**Exercise objective:**
Copy every line of the rows below, character for character, keeping the original line breaks.
---+---
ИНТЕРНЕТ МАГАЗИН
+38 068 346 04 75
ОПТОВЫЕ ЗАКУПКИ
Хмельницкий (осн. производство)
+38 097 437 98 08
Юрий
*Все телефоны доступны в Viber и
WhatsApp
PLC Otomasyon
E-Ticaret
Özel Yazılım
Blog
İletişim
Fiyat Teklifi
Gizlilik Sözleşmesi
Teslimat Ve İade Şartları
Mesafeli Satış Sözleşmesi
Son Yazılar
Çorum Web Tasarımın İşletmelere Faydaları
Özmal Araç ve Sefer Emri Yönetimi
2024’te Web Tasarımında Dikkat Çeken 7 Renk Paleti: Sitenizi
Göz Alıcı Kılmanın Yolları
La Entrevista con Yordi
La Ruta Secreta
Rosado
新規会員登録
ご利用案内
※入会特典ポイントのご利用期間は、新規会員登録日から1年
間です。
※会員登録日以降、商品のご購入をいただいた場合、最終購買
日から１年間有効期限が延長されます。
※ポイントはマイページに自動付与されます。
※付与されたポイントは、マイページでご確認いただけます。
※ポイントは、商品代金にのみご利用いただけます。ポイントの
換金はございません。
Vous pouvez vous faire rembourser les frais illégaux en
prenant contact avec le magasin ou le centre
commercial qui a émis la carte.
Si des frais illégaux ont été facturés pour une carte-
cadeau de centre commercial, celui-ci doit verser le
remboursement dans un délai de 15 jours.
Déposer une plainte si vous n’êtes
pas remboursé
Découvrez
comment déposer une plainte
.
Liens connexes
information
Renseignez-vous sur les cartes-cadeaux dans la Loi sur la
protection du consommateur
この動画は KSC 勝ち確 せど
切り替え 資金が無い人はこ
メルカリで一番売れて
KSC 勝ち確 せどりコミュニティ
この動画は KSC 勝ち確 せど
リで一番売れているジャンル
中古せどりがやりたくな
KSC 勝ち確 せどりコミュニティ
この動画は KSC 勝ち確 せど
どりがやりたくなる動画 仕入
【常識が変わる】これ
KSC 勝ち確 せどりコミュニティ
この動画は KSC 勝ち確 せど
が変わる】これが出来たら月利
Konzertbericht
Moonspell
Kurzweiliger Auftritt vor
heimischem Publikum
---+---
**Output of the task:**
ИНТЕРНЕТ МАГАЗИН
+38 068 346 04 75
ОПТОВЫЕ ЗАКУПКИ
Хмельницкий (осн. производство)
+38 097 437 98 08
Юрий
*Все телефоны доступны в Viber и
WhatsApp
PLC Otomasyon
E-Ticaret
Özel Yazılım
Blog
İletişim
Fiyat Teklifi
Gizlilik Sözleşmesi
Teslimat Ve İade Şartları
Mesafeli Satış Sözleşmesi
Son Yazılar
Çorum Web Tasarımın İşletmelere Faydaları
Özmal Araç ve Sefer Emri Yönetimi
2024’te Web Tasarımında Dikkat Çeken 7 Renk Paleti: Sitenizi
Göz Alıcı Kılmanın Yolları
La Entrevista con Yordi
La Ruta Secreta
Rosado
新規会員登録
ご利用案内
※入会特典ポイントのご利用期間は、新規会員登録日から1年
間です。
※会員登録日以降、商品のご購入をいただいた場合、最終購買
日から１年間有効期限が延長されます。
※ポイントはマイページに自動付与されます。
※付与されたポイントは、マイページでご確認いただけます。
※ポイントは、商品代金にのみご利用いただけます。ポイントの
換金はございません。
Vous pouvez vous faire rembourser les frais illégaux en
prenant contact avec le magasin ou le centre
commercial qui a émis la carte.
Si des frais illégaux ont été facturés pour une carte-
cadeau de centre commercial, celui-ci doit verser le
remboursement dans un délai de 15 jours.
Déposer une plainte si vous n’êtes
pas remboursé
Découvrez
comment déposer une plainte
.
Liens connexes
information
Renseignez-vous sur les cartes-cadeaux dans la Loi sur la
protection du consommateur
この動画は KSC 勝ち確 せど
切り替え 資金が無い人はこ
メルカリで一番売れて
KSC 勝ち確 せどりコミュニティ
この動画は KSC 勝ち確 せど
リで一番売れているジャンル
中古せどりがやりたくな
KSC 勝ち確 せどりコミュニティ
この動画は KSC 勝ち確 せど
どりがやりたくなる動画 仕入
【常識が変わる】これ
KSC 勝ち確 せどりコミュニティ
この動画は KSC 勝ち確 せど
が変わる】これが出来たら月利
Konzertbericht
Moonspell
Kurzweiliger Auftritt vor
heimischem Publikum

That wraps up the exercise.